Igor Fernández
Psicólogo

Encuentro en la distancia

Hay circunstancias de vida para las cuales son necesarias dos mentes. En otras palabras, muchas de las experiencias que tenemos, si no la mayoría de ellas, de algún modo precisan de otros para su digestión, comprensión o integración; aunque no necesariamente en nuestro mismo lado de la experiencia. En ocasiones pensamos que sentirnos comprendidos, entendidos, es lo mismo que percibir que el otro está de acuerdo con nosotros, con nosotras; siente lo mismo, o tiene las mismas prioridades.

En tiempos en los que los discursos, las narraciones tanto personales como públicas, tienen que competir en impacto con tantas otras, parece que no es tan sencillo estar seguros de que la atención del otro va a mantenerse durante el tiempo suficiente o con la intensidad que anticipamos que necesitamos. En esos casos, hay cierta ansiedad al tratar de hacer llegar lo que nos importa a nuestros interlocutores, y llegamos incluso a intensificar los relatos con tal de impactar, y nos inquieta la disensión. Sin embargo, ser entendidos o tenidos en cuenta no necesariamente es lo mismo que ver que el otro haría, pensaría o sentiría lo mismo que nosotros.

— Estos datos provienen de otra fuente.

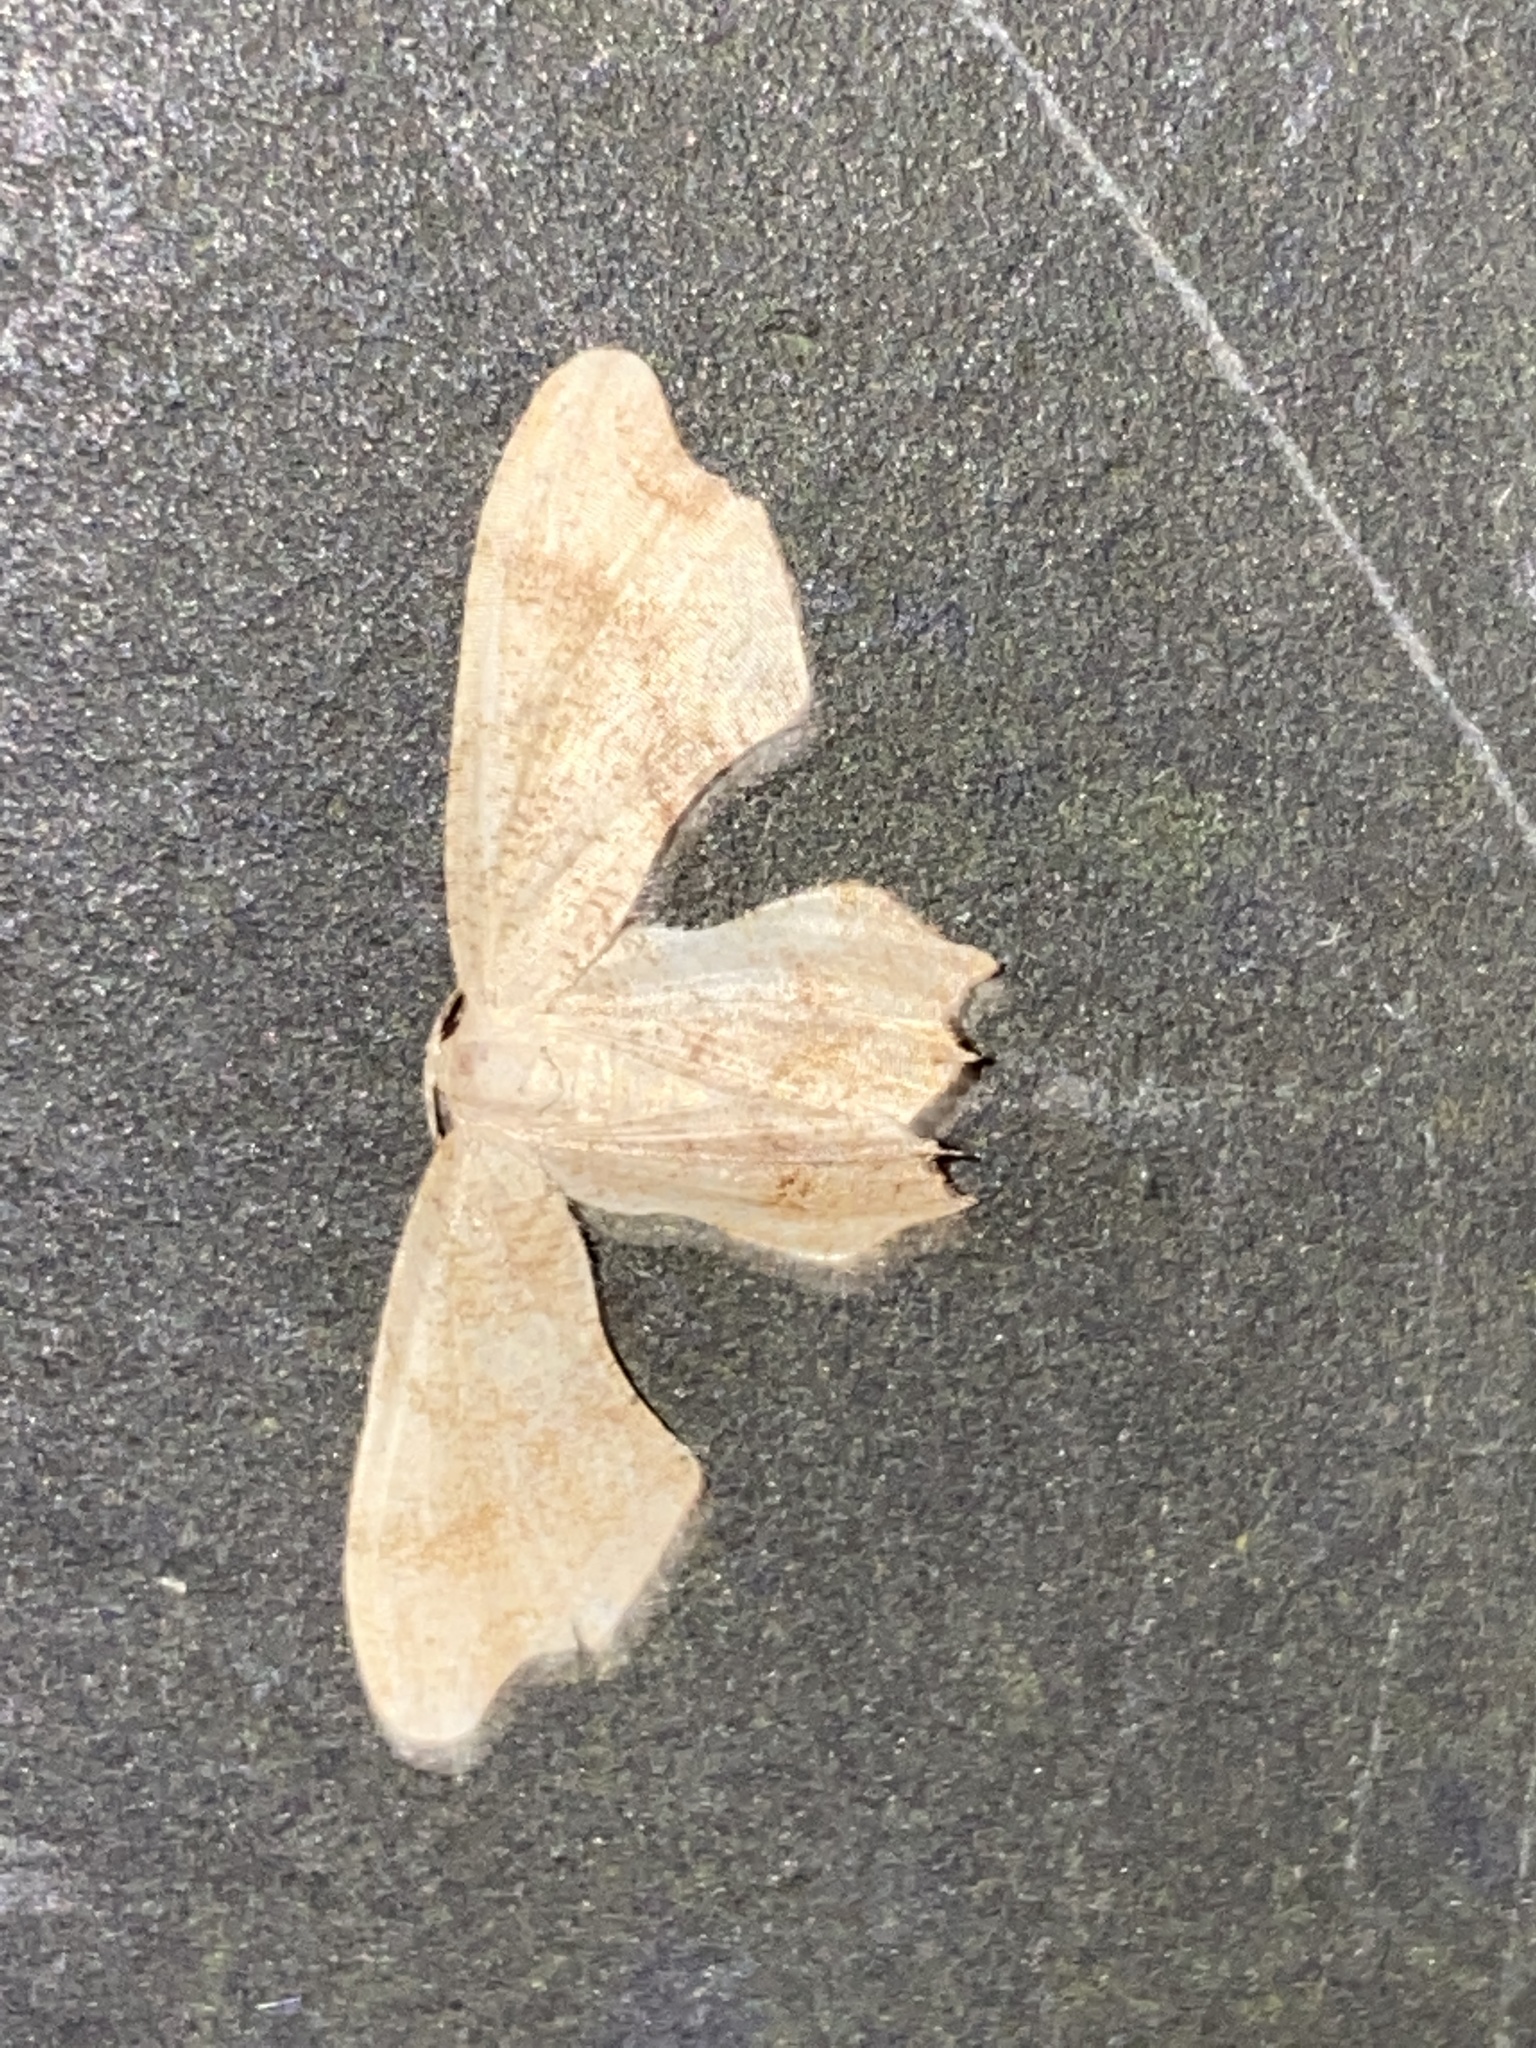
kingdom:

Ser conscientes de las necesidades de otras personas no significa tener que cubrirlas; o, reconocer el razonamiento lógico de un aprendizaje no implica que uno o una tenga que aprender lo mismo de una determinada experiencia. Y es que, si hay algo imprescindible para sentirnos entendidos y tenidos en cuenta, eso es la presencia de alguien diferente a nosotros, a nosotras. ‘Diferente’ es la palabra clave. Y es que, del mismo modo en que para bailar necesitamos que la otra persona sea justo eso, otra, una con la que nos entendamos, pero que traiga otra energía, otro vigor distinto pero compatible; para sentirnos comprendidos íntimamente, necesitamos algo similar de la otra persona.

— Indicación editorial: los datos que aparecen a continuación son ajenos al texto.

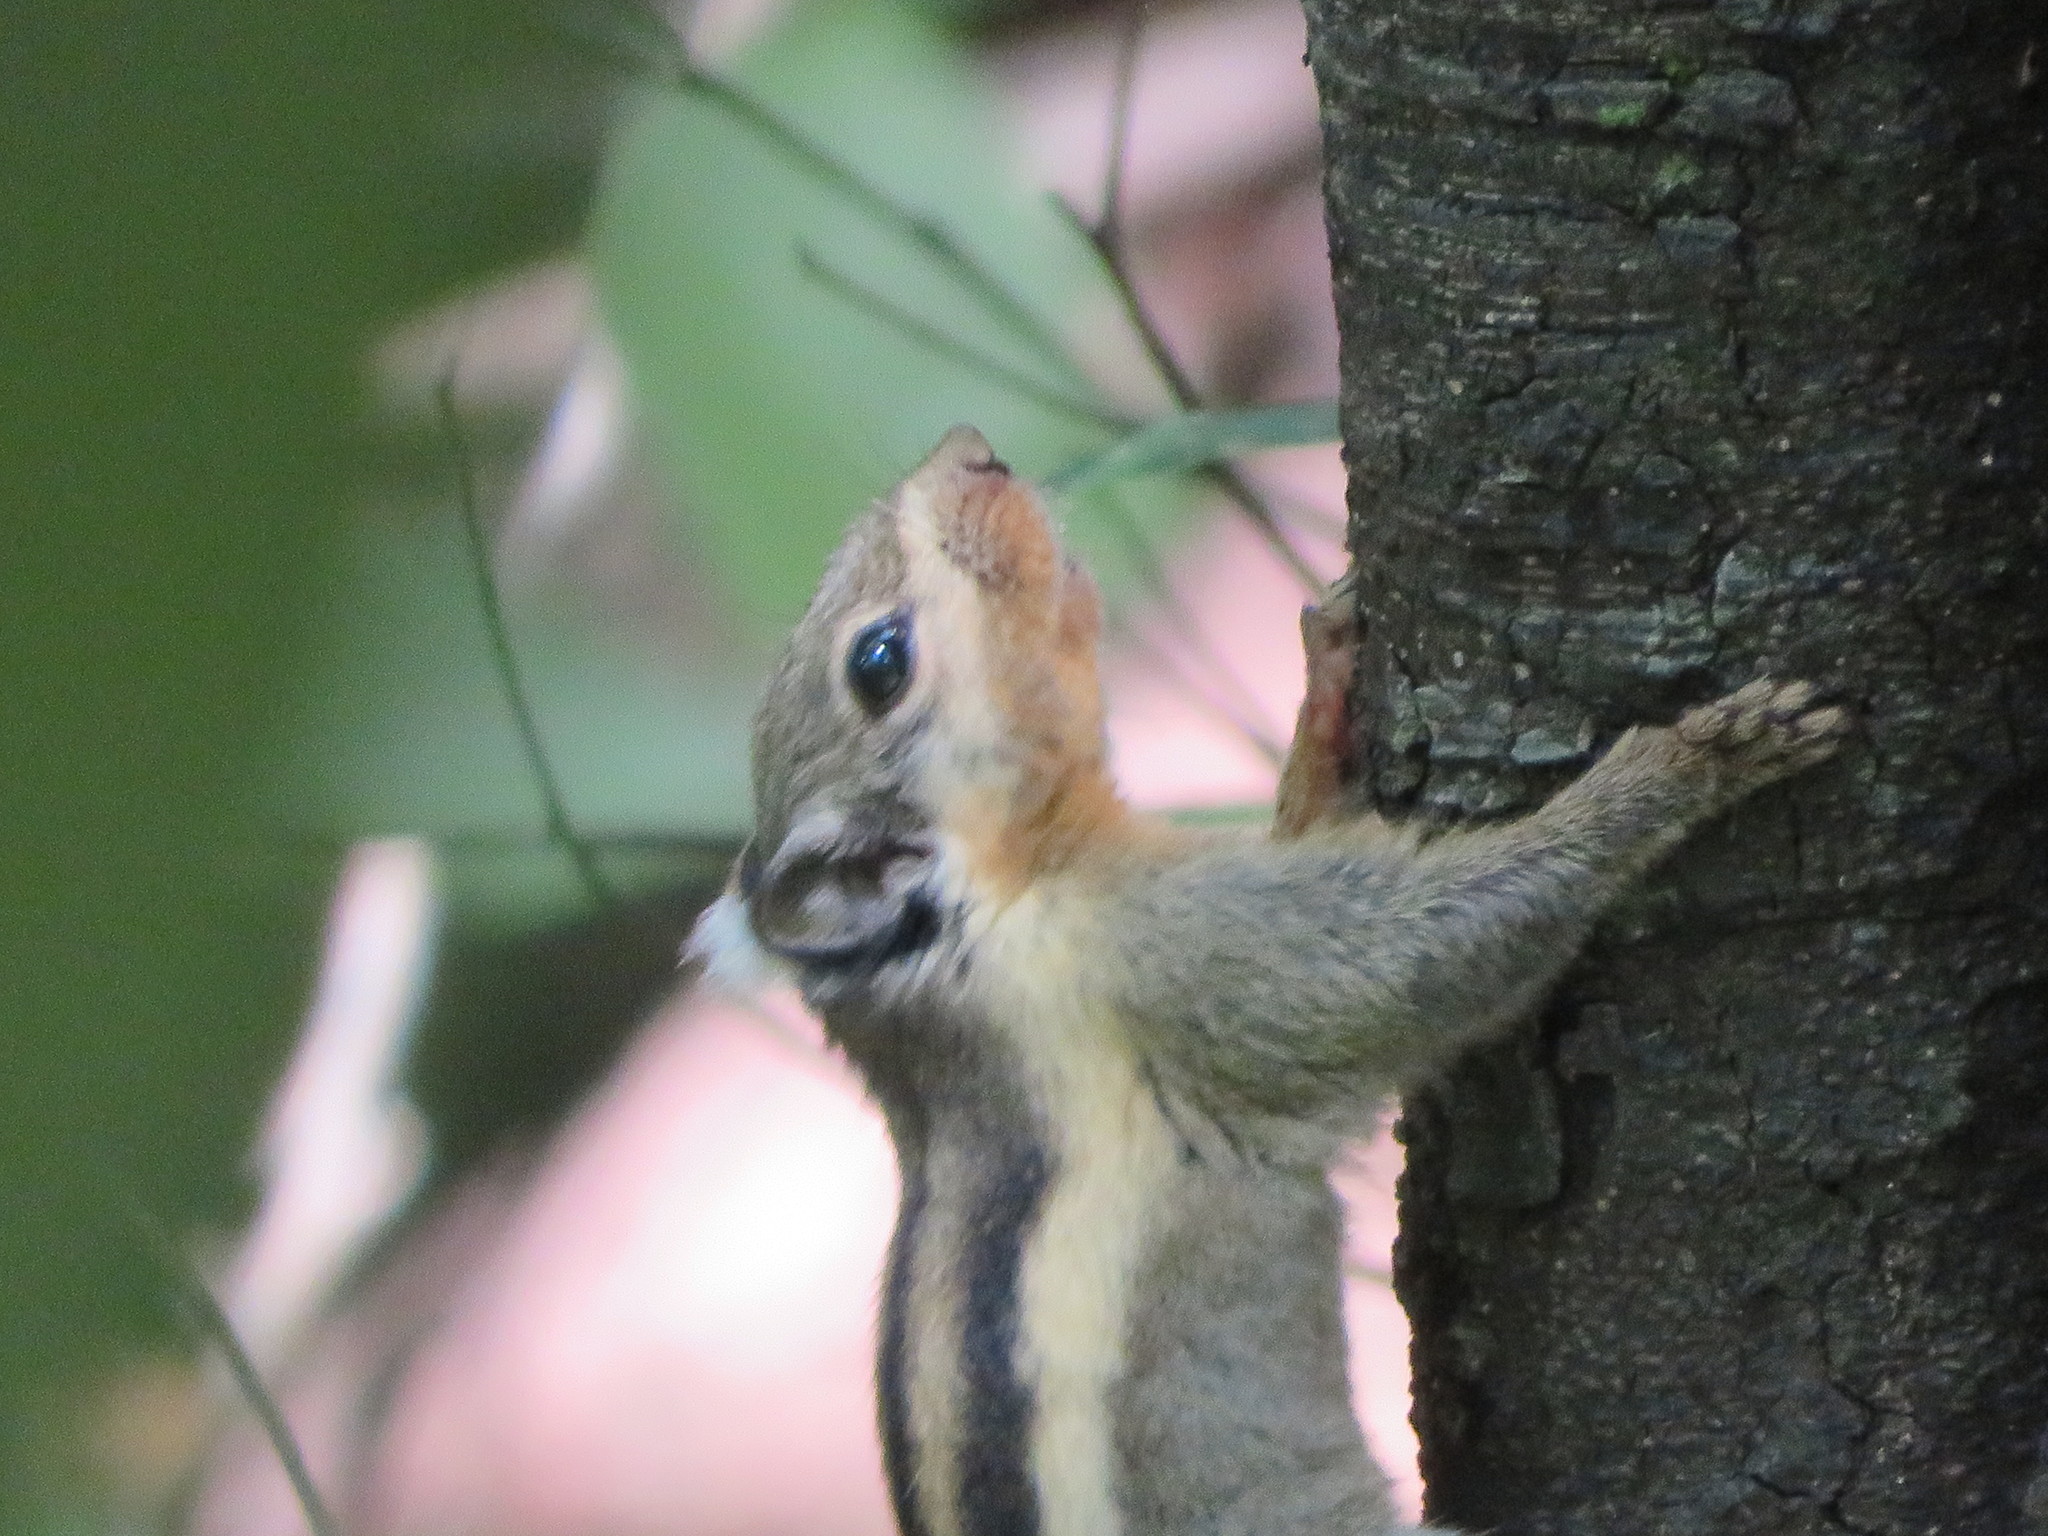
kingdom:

Cuando nos abrimos a otras personas con algún asunto íntimo y, por tanto, vulnerable, inmediatamente abrimos con esta un canal por el que fluyen, en ambos sentidos ahora, multitud de señales y reacciones sobre la relación en términos generales, sobre lo que cada cual siente ante el otro, y ante el tema en cuestión. Y quizá esta distinción es relevante: por un lado, necesitamos sentir que la relación es suficientemente segura y estable como para resistir la intensidad de lo que queramos transmitir, pero también como para que la disensión no la ponga en peligro.

Por otro lado, el sentir de ese preciso instante debe ser ‘compatible’, como decíamos más arriba, en cuanto a que las emociones de cada cual deben dejar paso por ese canal al otro, sin atascarlo con la propia emoción exclusivamente, sin que esta lo monopolice todo y el otro desaparezca. Para que esto se dé, tanto uno como otro deben estar dispuestos a ‘ceder el paso’ en ese canal abierto, a relegar la propia emoción a un segundo puesto en un momento dado para hacerle hueco al otro, quien tiene una experiencia distinta. Incluso para pedir ayuda, uno necesita tener en cuenta a la otra persona. Al fin y al cabo, no deja de ser una relación aunque haya una persona más dispuesta a ceder el paso en un momento determinado a su interlocutor, que ahora parece necesitar más.

Si el canal –la relación– y el tráfico –la alternancia– están asegurados, entonces la tercera parte, el tema en cuestión, puede ser tratado en un encuentro, lo suficientemente sintónico como para estar seguros, pero lo suficientemente variable como para que el careo aporte algo nuevo a la visión inicial y única de quien pide ayuda, consejo o compañía. Y es que, cuando compartimos algo que nos cuesta, estamos buscando una salida, un movimiento, y este no se puede dar si quien nos escucha, lo hace sin moverse del lugar en el que le pedimos o esperamos que se quede. Cierta distancia es imprescindible para que se dé un encuentro: y tengo que ir desde donde estoy y tú desde donde estás, a un tercer lugar, nuevo, que nos sirva para avanzar.